What we are seeing is the rise of the New Influential.

I made up that term but I believe that it accurately describes what this blog will be all about. I am interested in studying how the concept of influence has changed as a result of social media.

Since this space is still being defined, there is much to talk about.

“Influence” according to the dictionary is defined as thus:

the capacity or power of persons or things to be a compelling force on or produce effects on the actions, behavior, opinions, etc., of others

The basic idea of influence remains the same, but the tools, methods and perspectives we apply to obtain and keep influence have changed dramatically.

As social media begins to mature, many believe that the New Influential will be increasingly defined by a number. There are a number of startup companies that are built around measuring your online influence across social networks and then assigning you a score.

Two companies set to be huge players in this space are Klout, and PeerIndex, who are both clamoring to become the definitive service for online influence assessment. Klout recently made headlines by partnering with the Palms Hotel in Las Vegas. People with high Klout scores were eligible to receive perks typically reserved for traditional influencers.

A slightly different but similar service comes in the form of Empire Avenue, where users can buy, sell, and trade “shares” of online personas, and the stock price is directly correlated to a user’s activity and authority across social networks.

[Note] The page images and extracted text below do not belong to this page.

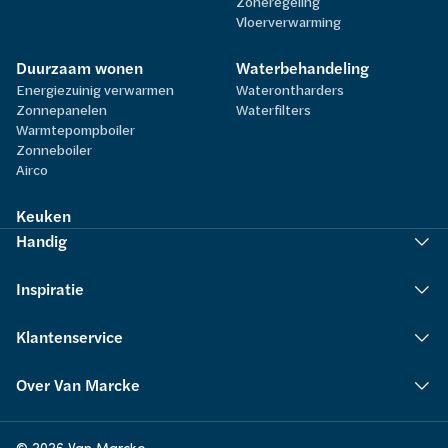
Zoneregeling
Vloerverwarming
Duurzaam wonen
Waterbehandeling
Energiezuinig verwarmen
Waterontharders
Zonnepanelen
Waterfilters
Warmtepompboiler
Zonneboiler
Airco
Keuken
Handig
Inspiratie
Klantenservice
Over Van Marcke
© 2026 Van Marcke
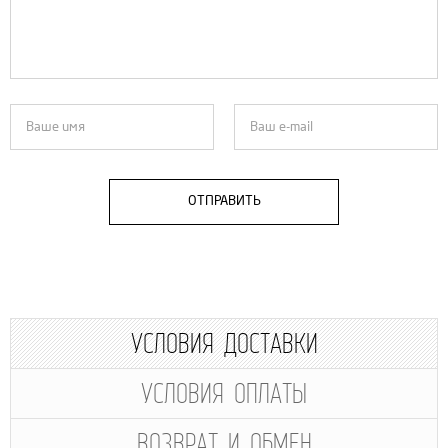
ОТПРАВИТЬ
УСЛОВИЯ ДОСТАВКИ
УСЛОВИЯ ОПЛАТЫ
ВОЗВРАТ И ОБМЕН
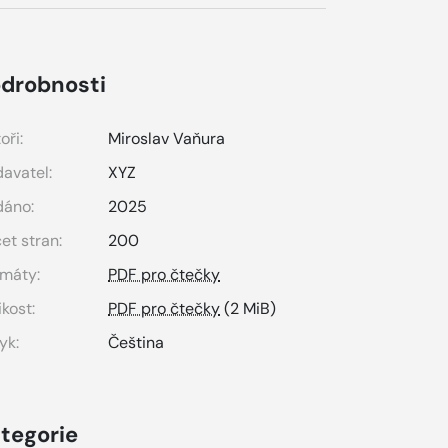
drobnosti
oři:
Miroslav Vaňura
avatel:
XYZ
dáno:
2025
et stran:
200
máty:
PDF pro čtečky
ikost:
PDF pro čtečky
(2 MiB)
yk:
Čeština
tegorie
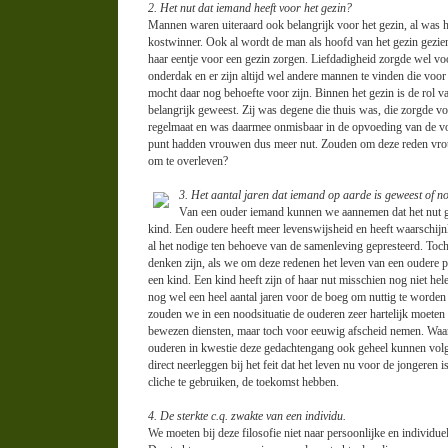
2. Het nut dat iemand heeft voor het gezin?
Mannen waren uiteraard ook belangrijk voor het gezin, al was h
kostwinner. Ook al wordt de man als hoofd van het gezin gezie
haar eentje voor een gezin zorgen. Liefdadigheid zorgde wel vo
onderdak en er zijn altijd wel andere mannen te vinden die voor
mocht daar nog behoefte voor zijn. Binnen het gezin is de rol v
belangrijk geweest. Zij was degene die thuis was, die zorgde voo
regelmaat en was daarmee onmisbaar in de opvoeding van de vo
punt hadden vrouwen dus meer nut. Zouden om deze reden vr
om te overleven?
3. Het aantal jaren dat iemand op aarde is geweest of 
Van een ouder iemand kunnen we aannemen dat het nut gr
kind. Een oudere heeft meer levenswijsheid en heeft waarschijnli
al het nodige ten behoeve van de samenleving gepresteerd. Toch 
denken zijn, als we om deze redenen het leven van een oudere p
een kind. Een kind heeft zijn of haar nut misschien nog niet he
nog wel een heel aantal jaren voor de boeg om nuttig te worden e
zouden we in een noodsituatie de ouderen zeer hartelijk moete
bewezen diensten, maar toch voor eeuwig afscheid nemen. Waars
ouderen in kwestie deze gedachtengang ook geheel kunnen volge
direct neerleggen bij het feit dat het leven nu voor de jongeren
cliche te gebruiken, de toekomst hebben.
4. De sterkte c.q. zwakte van een individu.
We moeten bij deze filosofie niet naar persoonlijke en individuel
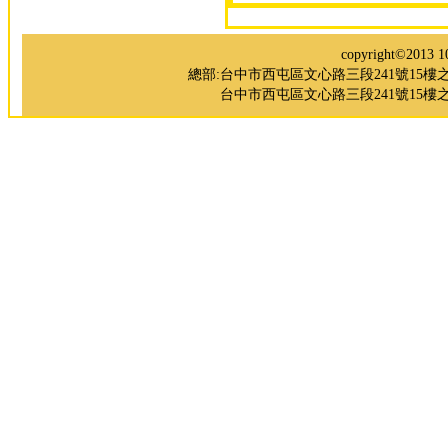
copyright©2
總部:台中市西屯區文心路三段241號15樓之5 TEL：0
台中市西屯區文心路三段241號15樓之3 TE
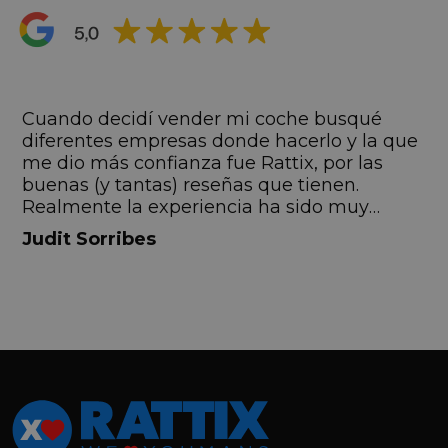
s
Cuando decidí vender mi coche busqué
s
diferentes empresas donde hacerlo y la que
me dio más confianza fue Rattix, por las
buenas (y tantas) reseñas que tienen.
Realmente la experiencia ha sido muy
buena, Carolina ha sido siempre muy atenta
Judit Sorribes
y profesional. Finalmente mi hermana se
queda el coche, pero no puedo más que
recomendar el buen trato desde el primer
hasta el último momento.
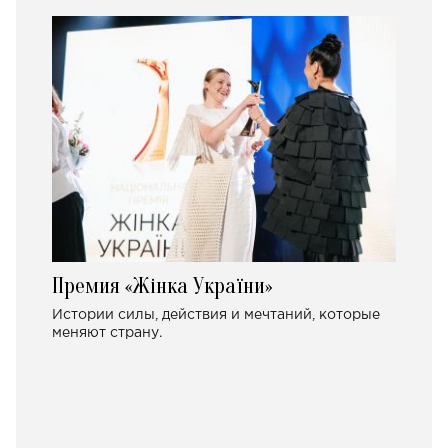
Премия «Жінка України»
Истории силы, действия и мечтаний, которые
меняют страну.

Klout’s partnership with the Palms raises many interesting questions. Although the web is considered to be The Great Equalizer, history tells us power is ultimately concentrated in the hands of a few. It will be interesting to see if a new social caste system will be created, which is especially interesting given that the gap in inequality world-wide is increasing.

Will these scores operate similar to credit scores? Just as a poor credit score dictates how much credit one can get, will a low Social Influence Score dictate my place in society? Will having a low credit score determine where my children can go to school, or what jobs I can get in the future?

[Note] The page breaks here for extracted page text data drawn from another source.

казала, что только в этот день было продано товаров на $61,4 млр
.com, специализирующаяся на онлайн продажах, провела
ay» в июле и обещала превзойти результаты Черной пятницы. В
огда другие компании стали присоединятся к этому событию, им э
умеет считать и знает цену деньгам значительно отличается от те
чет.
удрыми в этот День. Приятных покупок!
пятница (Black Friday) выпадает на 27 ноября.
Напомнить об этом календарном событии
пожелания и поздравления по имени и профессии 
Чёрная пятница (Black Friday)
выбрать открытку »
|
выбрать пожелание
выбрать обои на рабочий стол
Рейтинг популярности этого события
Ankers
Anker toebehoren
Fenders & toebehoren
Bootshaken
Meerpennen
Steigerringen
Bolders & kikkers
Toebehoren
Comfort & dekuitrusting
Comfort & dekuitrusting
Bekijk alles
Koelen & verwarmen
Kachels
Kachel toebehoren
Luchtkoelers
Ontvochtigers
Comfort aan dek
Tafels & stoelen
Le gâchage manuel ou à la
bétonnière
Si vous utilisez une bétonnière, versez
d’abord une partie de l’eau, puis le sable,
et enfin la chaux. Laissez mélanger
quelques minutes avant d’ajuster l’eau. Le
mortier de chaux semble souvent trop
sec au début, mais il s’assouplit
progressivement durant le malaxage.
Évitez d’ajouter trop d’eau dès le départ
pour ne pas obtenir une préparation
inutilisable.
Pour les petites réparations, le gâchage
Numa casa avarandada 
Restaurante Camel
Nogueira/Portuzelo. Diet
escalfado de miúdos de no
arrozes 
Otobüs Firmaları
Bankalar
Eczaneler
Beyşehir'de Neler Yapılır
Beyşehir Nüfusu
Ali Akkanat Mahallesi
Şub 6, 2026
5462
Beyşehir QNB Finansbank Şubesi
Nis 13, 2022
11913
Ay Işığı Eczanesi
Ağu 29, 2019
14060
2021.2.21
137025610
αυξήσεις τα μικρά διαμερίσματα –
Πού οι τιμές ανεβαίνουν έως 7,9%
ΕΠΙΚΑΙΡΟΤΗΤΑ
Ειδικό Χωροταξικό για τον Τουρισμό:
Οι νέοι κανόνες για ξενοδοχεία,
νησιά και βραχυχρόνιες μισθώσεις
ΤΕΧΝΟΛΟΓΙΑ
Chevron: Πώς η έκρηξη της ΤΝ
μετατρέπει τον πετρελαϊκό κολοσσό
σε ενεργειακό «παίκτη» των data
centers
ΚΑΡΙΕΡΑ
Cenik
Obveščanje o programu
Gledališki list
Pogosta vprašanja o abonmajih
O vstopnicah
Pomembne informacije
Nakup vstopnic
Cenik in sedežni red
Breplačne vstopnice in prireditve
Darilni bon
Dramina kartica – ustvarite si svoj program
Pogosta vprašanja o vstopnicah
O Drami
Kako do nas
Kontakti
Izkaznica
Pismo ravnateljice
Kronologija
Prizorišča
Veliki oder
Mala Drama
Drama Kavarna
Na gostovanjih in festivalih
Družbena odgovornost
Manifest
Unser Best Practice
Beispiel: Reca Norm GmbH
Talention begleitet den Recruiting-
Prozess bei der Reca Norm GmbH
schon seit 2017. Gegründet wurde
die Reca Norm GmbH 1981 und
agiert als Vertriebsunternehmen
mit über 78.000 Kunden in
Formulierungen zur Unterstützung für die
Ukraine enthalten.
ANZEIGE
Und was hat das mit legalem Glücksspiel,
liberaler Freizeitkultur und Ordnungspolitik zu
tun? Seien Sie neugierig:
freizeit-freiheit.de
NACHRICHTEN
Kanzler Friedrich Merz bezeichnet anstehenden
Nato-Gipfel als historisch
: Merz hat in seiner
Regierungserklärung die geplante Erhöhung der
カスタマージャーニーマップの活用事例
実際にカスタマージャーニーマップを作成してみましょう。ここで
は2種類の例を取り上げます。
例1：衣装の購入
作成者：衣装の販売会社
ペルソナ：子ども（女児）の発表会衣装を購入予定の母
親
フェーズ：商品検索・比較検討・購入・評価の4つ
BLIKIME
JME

How will the government handle the rise of the New Influential? Will we see more governments crackdown on social media as platform for protest like Egypt is doing?

Also, how would a service like Twitter affect the messages of Martin Luther King or Gandhi? Who are the Martin Luther King’s and Gandhi’s of today, and how are they using their new-found influence to drive social change?

Finally, is the argument concerning influence vs. popularity a valid one? Do influence and popularity mean the same thing? Is Britney Spears more influential because she has over 1 million followers on Twitter? Or is John Doe, the marketing expert more influential because his tweets have a 50% chance of being retweeted by his 200 followers, with whom he interacts frequently?

We have only seen the tip of the iceberg when it comes to measuring online influence. I’m excited to see what is in store.